Ce cas particulier de vieillissement après écrouissage concerne essentiellement les tôles minces laminées à froid et recuites, puis déformées par emboutissage, et peintes avec cuisson de la peinture entre 100 et 200
o
C.
Ce vieillissement après peinture (
bake hardening
en anglais et en abrégé BH) permet de combiner une mise en forme facile d’un acier à basse limite d’élasticité très ductile avec un durcissement notable de la pièce qui devient ainsi suffisamment résistante aux chocs.

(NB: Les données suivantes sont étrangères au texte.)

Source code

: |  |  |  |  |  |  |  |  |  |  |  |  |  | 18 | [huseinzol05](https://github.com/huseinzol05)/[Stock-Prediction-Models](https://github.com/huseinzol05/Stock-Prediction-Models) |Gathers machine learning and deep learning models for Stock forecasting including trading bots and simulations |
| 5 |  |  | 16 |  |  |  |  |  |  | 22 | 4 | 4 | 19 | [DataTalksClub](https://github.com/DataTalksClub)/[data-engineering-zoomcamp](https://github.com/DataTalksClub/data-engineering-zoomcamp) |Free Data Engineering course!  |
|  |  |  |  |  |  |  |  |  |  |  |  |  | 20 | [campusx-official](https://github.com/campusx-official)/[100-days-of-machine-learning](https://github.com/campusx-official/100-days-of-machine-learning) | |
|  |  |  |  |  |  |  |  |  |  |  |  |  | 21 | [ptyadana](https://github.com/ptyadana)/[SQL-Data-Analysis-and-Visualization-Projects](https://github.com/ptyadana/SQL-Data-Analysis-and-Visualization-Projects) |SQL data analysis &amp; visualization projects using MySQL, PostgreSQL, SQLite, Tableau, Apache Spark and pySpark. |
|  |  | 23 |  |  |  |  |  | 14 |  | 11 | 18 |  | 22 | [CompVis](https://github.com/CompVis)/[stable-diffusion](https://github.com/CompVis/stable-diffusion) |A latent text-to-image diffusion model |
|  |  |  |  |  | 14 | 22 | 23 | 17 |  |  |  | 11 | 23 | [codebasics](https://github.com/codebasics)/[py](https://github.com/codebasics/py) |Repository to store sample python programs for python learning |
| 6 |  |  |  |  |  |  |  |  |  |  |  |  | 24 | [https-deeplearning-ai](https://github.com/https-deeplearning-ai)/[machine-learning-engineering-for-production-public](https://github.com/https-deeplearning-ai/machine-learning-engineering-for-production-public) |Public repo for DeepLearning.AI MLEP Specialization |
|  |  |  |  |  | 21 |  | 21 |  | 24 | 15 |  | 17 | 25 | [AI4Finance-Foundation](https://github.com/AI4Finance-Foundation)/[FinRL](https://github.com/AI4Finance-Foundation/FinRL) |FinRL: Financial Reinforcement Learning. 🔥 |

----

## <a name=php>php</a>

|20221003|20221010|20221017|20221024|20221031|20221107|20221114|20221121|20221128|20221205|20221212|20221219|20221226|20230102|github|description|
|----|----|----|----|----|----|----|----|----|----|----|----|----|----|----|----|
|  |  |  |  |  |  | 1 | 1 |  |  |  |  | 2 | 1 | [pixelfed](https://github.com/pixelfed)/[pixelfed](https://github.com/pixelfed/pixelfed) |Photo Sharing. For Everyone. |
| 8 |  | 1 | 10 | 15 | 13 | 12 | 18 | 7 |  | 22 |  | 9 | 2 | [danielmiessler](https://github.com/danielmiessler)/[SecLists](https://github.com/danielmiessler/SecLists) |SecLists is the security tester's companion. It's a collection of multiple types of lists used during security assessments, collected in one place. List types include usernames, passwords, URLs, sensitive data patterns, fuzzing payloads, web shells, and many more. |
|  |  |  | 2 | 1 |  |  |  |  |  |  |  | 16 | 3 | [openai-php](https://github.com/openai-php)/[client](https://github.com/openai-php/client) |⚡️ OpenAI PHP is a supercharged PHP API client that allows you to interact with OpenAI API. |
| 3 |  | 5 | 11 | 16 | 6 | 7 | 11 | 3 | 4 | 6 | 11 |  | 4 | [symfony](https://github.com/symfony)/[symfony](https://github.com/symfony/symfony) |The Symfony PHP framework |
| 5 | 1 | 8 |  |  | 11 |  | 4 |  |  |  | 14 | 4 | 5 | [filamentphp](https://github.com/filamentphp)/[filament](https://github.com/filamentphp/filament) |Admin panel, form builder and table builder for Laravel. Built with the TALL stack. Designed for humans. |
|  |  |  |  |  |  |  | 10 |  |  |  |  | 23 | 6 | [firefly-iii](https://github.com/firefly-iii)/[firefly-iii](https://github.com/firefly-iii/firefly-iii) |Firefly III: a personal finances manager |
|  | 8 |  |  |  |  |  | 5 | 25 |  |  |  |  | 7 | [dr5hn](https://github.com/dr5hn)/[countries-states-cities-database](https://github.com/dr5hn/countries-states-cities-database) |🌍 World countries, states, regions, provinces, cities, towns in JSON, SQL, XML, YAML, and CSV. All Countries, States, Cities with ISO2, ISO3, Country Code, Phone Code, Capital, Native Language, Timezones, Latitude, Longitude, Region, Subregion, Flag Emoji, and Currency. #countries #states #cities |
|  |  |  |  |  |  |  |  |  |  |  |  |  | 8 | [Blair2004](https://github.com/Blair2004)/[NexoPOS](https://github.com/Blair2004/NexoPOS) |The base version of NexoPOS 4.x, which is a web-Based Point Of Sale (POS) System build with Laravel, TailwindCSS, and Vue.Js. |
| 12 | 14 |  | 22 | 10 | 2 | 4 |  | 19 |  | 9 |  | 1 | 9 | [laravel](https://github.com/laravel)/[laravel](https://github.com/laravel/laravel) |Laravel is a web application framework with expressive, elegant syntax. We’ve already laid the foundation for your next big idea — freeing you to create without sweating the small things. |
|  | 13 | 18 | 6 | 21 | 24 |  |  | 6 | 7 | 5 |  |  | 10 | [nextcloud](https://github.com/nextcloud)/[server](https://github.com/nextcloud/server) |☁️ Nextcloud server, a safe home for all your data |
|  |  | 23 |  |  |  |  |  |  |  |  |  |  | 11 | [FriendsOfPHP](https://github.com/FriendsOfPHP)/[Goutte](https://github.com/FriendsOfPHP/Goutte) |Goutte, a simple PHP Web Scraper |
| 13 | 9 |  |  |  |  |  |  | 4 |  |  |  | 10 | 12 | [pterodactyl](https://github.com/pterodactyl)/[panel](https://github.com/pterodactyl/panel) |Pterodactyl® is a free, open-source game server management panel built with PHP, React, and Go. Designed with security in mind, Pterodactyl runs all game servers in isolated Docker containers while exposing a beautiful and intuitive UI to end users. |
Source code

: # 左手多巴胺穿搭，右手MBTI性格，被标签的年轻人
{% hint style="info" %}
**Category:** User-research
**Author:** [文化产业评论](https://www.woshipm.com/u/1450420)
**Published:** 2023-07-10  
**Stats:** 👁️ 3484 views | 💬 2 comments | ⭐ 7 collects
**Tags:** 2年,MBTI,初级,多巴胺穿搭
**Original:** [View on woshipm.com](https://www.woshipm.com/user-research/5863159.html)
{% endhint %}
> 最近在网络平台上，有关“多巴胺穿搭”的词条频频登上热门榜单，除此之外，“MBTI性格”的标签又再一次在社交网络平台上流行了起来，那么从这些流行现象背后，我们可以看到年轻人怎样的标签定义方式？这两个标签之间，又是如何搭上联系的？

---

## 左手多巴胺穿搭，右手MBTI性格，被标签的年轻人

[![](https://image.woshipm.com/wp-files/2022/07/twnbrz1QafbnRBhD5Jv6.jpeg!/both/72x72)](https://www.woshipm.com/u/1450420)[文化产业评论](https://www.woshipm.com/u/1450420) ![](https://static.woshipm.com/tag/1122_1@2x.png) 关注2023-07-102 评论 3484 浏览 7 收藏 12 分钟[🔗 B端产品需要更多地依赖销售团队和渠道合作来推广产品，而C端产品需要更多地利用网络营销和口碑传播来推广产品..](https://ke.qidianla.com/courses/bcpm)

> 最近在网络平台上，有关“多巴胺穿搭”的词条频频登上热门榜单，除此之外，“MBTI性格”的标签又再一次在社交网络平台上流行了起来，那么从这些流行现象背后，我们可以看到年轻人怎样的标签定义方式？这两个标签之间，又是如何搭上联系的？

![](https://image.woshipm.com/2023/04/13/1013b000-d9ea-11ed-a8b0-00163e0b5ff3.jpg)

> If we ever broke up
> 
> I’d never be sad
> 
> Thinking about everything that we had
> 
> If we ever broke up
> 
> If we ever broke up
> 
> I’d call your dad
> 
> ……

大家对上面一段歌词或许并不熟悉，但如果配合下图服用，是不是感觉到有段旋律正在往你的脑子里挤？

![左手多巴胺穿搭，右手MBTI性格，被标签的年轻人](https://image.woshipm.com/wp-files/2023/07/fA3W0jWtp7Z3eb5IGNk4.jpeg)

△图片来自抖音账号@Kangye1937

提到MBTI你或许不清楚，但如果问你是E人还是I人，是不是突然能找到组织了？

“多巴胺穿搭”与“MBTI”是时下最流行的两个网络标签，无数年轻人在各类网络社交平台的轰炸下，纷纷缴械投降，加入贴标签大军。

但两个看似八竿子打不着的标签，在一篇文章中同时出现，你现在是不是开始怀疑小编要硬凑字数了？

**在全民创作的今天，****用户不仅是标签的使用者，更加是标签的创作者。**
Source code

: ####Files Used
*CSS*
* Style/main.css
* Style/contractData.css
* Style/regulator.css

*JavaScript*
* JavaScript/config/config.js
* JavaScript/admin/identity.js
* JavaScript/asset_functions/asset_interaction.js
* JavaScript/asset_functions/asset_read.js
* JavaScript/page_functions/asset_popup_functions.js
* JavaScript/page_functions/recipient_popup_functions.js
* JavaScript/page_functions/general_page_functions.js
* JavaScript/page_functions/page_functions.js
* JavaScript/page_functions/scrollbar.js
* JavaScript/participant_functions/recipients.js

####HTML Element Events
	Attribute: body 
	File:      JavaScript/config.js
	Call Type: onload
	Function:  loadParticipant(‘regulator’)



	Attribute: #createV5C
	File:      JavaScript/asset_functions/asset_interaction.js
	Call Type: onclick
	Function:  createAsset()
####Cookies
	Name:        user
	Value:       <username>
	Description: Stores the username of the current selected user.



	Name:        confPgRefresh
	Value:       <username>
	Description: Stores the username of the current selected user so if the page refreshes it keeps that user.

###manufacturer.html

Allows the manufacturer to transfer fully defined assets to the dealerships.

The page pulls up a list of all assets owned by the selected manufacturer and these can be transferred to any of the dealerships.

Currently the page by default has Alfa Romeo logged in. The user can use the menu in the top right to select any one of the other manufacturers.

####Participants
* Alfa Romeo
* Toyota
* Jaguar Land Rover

Le développement de l’emploi des aciers à très bas carbone comme les aciers sans interstitiels (IF) ou les aciers à ultra bas carbone (ULC) qui sont très mous a rendu très utile ce mécanisme pour satisfaire les conditions de résistance à l’indentation dans l’industrie automobile.
De plus il s’agit d’un durcissement quasi « gratuit » puisqu’il n’utilise que quelques ppm (parties par million) de carbone mais cet aspect doit être relativisé en raison des contraintes de fabrication dues à la précision nécessaire sur la teneur en carbone adéquate et les conditions spéciales de recuit qui entraînent des surcoûts.
Ce mécanisme peut s’appliquer également à certaines fabrications de boîtes en acier pour emballage.
Ce phénomène présente des aspects mécaniques et des aspects métallurgiques.
Nota :
Cet article constitue un complément à l’article
Vieillissement des aciers
(dans le même traité), que le lecteur consultera donc utilement.